Monday, January 5, 2009

Window on Eurasia: Migrant Workers’ Exit from Russia Creates Problems for Their Homelands

Paul Goble

Vienna, January 5 – Migrants from Central Asia and the Caucasus who have been living and working in the Russian Federation are returning home in ever increasing numbers, a trend that may ease ethnic tensions in Russia but one that is creating increasingly serious problems for many of their countries of origin.
Among the most serious are declines in transfer payments, which in many cases have formed a significant portion of the GDP of these countries, increases in unemployment, and a rise in both crime – many of the Gastarbeiters were in Russia illegally and thus may be more willing to operate outside the law – and nationalism, given Russian xenophobia.
And all of these trends are likely to undermine the ability of the often fragile “labor exporting” regimes in these countries to maintain order, especially if the former “importers” of their workers continue to suffer from the effects of the world economic crisis and impose additional restrictions on the importation of labor.
If the consequences of the presence of Gastarbeiters in Russia have attracted a great deal of political commentary and media attention, the impact of their departure – either temporary for the holidays or more permanently because of economic problems – on their homelands have received much less.
A useful exception to that is an article in Kazakhstan’s “Gazeta” today in which Dmitry Pertsev discusses the impact of the return of Gastarbeiters from the Russian Federation and Kazakhstan now and in the coming year to the Central Asian countries of Kyrgyzstan, Uzbekistan and Tajikistan (http://www.gazeta.kz/art.asp?aid=124638).
Over the next few months, Pertsev writes, these three countries face the difficult task of finding employment for or coping with the unemployment of “millions of their fellow citizens who are [now] forced to remain at home,” a task he points out that these “exporter countries” in practice “do not have any experience.”
The numbers of people involved are enormous, with unofficial experts suggesting that there may be as many as three million Uzbeks working abroad and as many as 800,000 Kyrgyz and two million Tajiks going abroad for work each year. (The Uzbek figure is the overall total, while the latter two are annual figures.)
Worse, they have either sought to deny that the problem exists – the strategy of the Uzbek authorities – or asked that Russia and Kazakhstan, the two major “importing” countries not only continue to absorb their labor exports but also improve the legal situation of migrant laborers more generally.
But even if many in these regimes are in denial about the problems ahead, there are five obvious challenges they are going to have to try to meet, Pertsev suggests. First, they are going to have to try to do more to promote local employment possibilities, however limited those may in fact be.
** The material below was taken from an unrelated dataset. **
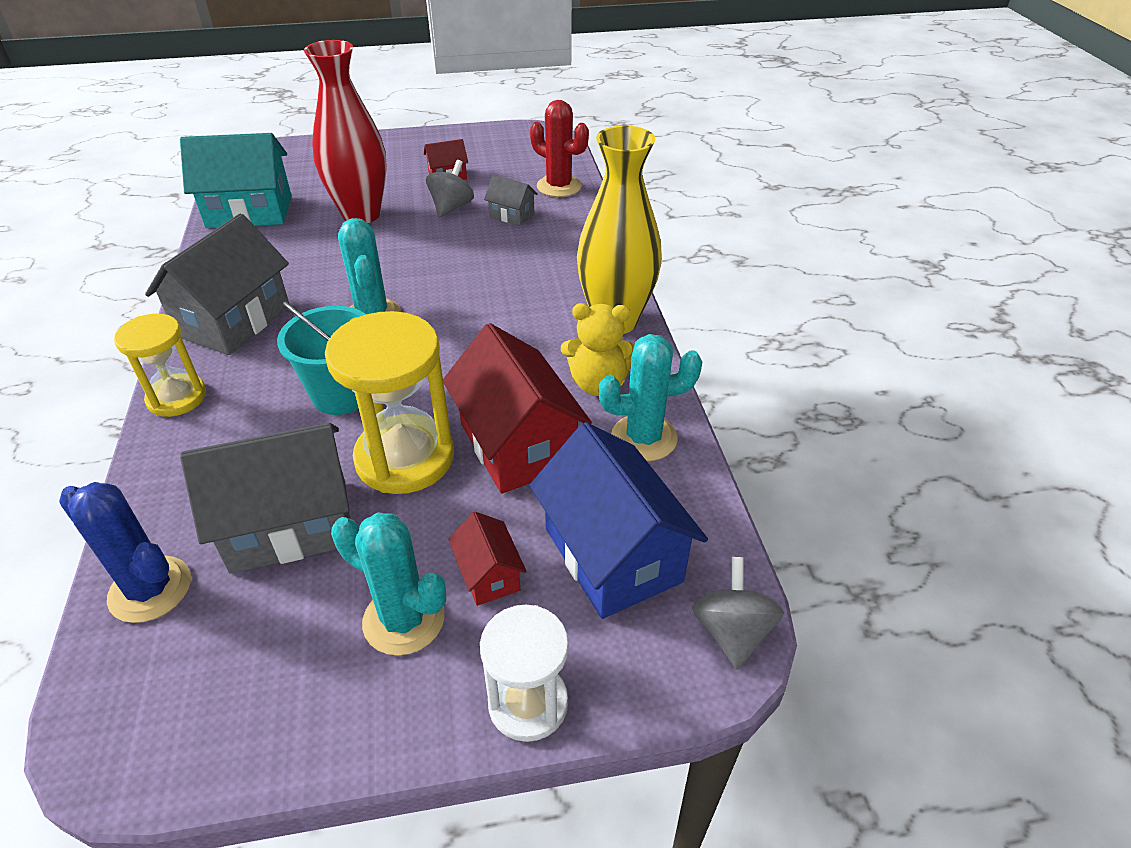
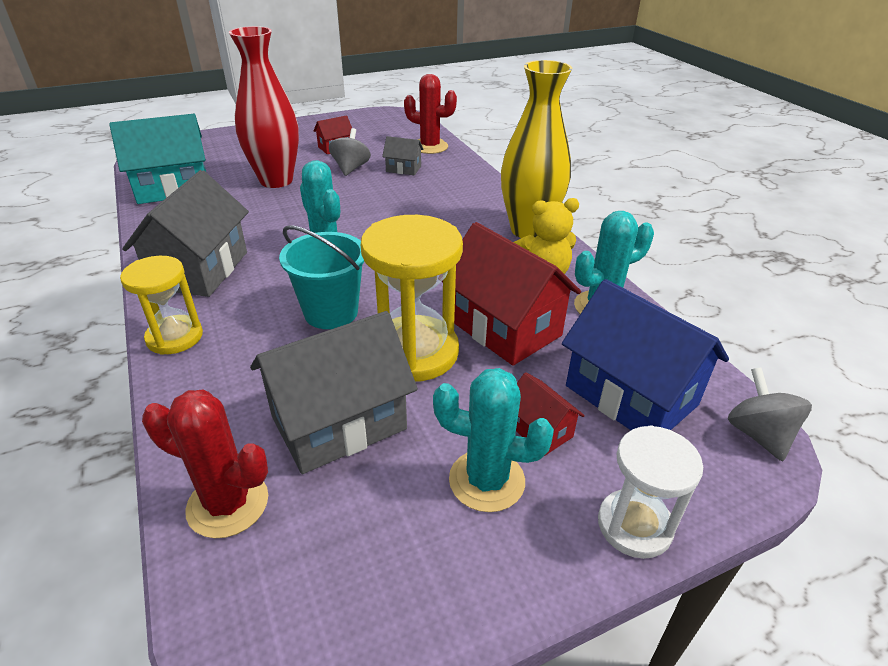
camera: 15 degrees left, 5 degrees down
(150, 589) = (228, 504): blue cactus -> red cactus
Uzbekistan has tried to build up its smaller textile factories, Pertsev continues, but so far, “the rate of development of [this sector] has not been able” to keep unemployment among returning Gastarbeiters low. The situation in the other two countries is even worse, with “national industry practically having ceased to exist.”
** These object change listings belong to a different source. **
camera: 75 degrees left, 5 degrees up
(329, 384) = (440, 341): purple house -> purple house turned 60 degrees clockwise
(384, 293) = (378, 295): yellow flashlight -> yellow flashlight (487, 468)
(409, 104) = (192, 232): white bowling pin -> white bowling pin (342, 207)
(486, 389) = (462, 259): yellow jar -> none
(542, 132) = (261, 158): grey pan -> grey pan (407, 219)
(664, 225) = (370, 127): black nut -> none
Second, these countries are going to have to deal with the financial and social consequences of “a sharp growth of unemployment.” On the one hand, they will have to find resources to provide some social support to this group; and on the other, they can expect a rise in crime and radical political activism among those who see no other way to defend themselves.
That trend, the Kazakhstan commentator argues, is likely to make the Fergana valley again “a focal point of tensions” and possibly a source of conflict not only within these three countries but among them. Indeed, various commentators have recently suggested that border conflicts there are likely to intensify in 2009.
Third, these regimes are going to have to find some substitute for the transfer payments that those who had been working abroad had sent back, payments that in the case of these three countries constituted upwards of 10 percent of GDP for the countries as a whole and far more in particular regions.
Fourth, these governments are going to have to do what they can to see that the returnees, as many as 60 to 70 percent of whom had become used to working illegally, will now obey the laws of their homeland, something that is going to be difficult given the difficult economic straits in which they will now find themselves.
And fifth, all of these countries are going to have to find ways to become part of the international legal space governing the treatment of migrants. Uzbekistan, for example, has not signed the UN conventions or ILO agreements in this area, and it, along with the other two, has not pressed for a CIS-wide agreement on labor flows.
That is going to have to change if the region is to remain stable, Pertsev argues, but as he does not say, it is entirely possible that the former “importers” of labor from Central Asia and the Caucasus may now be the ones dragging their feet, given that the current economic and ethnic situation in their countries would make that approach popular at home.